Mortice bits: These were available as a set basically like a coarse spiral drill bit and work pretty well. NOTE that they are opposite cut to a normal bit as the chuck turns in the same rotation as the planer block.

Hope that helps

Bob
 
If you do up the 20mm spindle tooling to 30mm you will need a very small block as once you fit knives into the block the overall dia will be quite large and may not fot the table opening or hood. These are tophats, you would need the OD 30mm and the ID to fit the spindle (20mm I assume)

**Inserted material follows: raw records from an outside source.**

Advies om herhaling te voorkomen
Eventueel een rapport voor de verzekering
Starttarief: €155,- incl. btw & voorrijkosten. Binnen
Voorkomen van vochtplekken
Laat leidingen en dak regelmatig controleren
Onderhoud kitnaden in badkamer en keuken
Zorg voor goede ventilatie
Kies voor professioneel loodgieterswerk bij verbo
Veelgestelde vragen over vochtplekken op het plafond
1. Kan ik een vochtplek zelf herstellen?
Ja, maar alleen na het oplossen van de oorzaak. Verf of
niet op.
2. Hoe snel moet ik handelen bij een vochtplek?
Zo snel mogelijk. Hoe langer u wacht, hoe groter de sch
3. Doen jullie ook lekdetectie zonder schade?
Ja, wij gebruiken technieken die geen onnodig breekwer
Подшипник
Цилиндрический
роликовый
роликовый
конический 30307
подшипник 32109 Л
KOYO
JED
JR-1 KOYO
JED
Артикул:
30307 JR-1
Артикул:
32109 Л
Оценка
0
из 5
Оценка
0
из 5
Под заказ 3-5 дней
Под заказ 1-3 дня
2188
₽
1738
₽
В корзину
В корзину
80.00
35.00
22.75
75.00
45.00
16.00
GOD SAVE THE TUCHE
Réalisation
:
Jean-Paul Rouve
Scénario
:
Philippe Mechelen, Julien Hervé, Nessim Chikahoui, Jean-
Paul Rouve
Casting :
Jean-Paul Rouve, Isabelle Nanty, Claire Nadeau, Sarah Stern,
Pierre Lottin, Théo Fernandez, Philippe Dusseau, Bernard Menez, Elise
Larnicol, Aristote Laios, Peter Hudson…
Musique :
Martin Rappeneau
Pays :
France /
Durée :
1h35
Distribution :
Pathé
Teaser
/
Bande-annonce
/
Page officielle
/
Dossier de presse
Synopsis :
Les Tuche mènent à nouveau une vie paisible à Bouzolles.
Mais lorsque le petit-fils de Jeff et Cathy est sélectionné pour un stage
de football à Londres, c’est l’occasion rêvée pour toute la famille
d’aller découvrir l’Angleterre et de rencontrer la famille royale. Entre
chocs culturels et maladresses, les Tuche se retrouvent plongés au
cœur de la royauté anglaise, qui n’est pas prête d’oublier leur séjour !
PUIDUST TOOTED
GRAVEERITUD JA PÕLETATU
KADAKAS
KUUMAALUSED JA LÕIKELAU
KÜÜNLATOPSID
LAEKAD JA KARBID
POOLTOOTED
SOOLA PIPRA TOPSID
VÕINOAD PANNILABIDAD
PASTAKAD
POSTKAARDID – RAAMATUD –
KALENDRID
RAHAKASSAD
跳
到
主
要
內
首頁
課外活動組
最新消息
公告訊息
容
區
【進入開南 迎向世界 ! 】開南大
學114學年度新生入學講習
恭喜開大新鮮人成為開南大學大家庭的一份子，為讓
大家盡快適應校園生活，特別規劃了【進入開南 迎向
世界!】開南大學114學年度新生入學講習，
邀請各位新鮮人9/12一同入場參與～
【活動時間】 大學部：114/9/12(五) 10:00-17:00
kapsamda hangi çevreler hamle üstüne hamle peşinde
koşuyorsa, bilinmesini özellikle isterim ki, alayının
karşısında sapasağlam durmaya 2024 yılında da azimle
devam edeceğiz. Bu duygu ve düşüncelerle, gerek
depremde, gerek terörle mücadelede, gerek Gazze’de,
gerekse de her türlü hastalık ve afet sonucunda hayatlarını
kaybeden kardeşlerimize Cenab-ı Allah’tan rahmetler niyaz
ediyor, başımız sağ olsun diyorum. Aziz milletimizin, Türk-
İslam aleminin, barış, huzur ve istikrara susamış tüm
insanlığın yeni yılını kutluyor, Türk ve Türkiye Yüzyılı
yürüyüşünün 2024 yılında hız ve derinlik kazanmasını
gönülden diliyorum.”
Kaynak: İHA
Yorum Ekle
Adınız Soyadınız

http://www.whitehill-tools.com/catalogu ... 4&c2id=115

No you can't fit hollow chisel bits to the morticer. As said you need L/H cutting bits, these should still be available as they fit the current Combi2000, have a word with NMA

http://nmatools.co.uk/

J
 
Thanks guys, mine is the straight legged beige machine. I will try NMA tools, I hadn't found them.
I think I have the manuals, they came with the machine. I'm glad you said the rotation is in reverse, I didn't realise that and having no attached the belt to that yet I would have been scratching my head! As I said I'm new to this!
 
jmee54":35lhn74l said:
Thanks guys, mine is the straight legged beige machine. I will try NMA tools, I hadn't found them.
I think I have the manuals, they came with the machine. I'm glad you said the rotation is in reverse, I didn't realise that and having no attached the belt to that yet I would have been scratching my head! As I said I'm new to this!

A good 25 year old machine then. Mine is the same model bought in 1987 and Kity changed colours and name a couple of years later. Great little machione given it's limitations and mine gets hauled out regularly when I need some quick cuts as I have to keep my large machines covered up most of the time. The morticer is dead simple to use. BTW You're lucky to get a 5 function machine as most were sold without the mortice attachment.

If it hasn't been used for a while it would be worth giving it a really good clean and grease up before you use it as most parts are now unobtainable.

Have fun with it but I suggest you read the manual carefully as well as any books or web info you can find on safe operation of the various general functions, ( not just K5 related ). It might be a small machine but it's very definately capable of cutting your digits off if you are careless.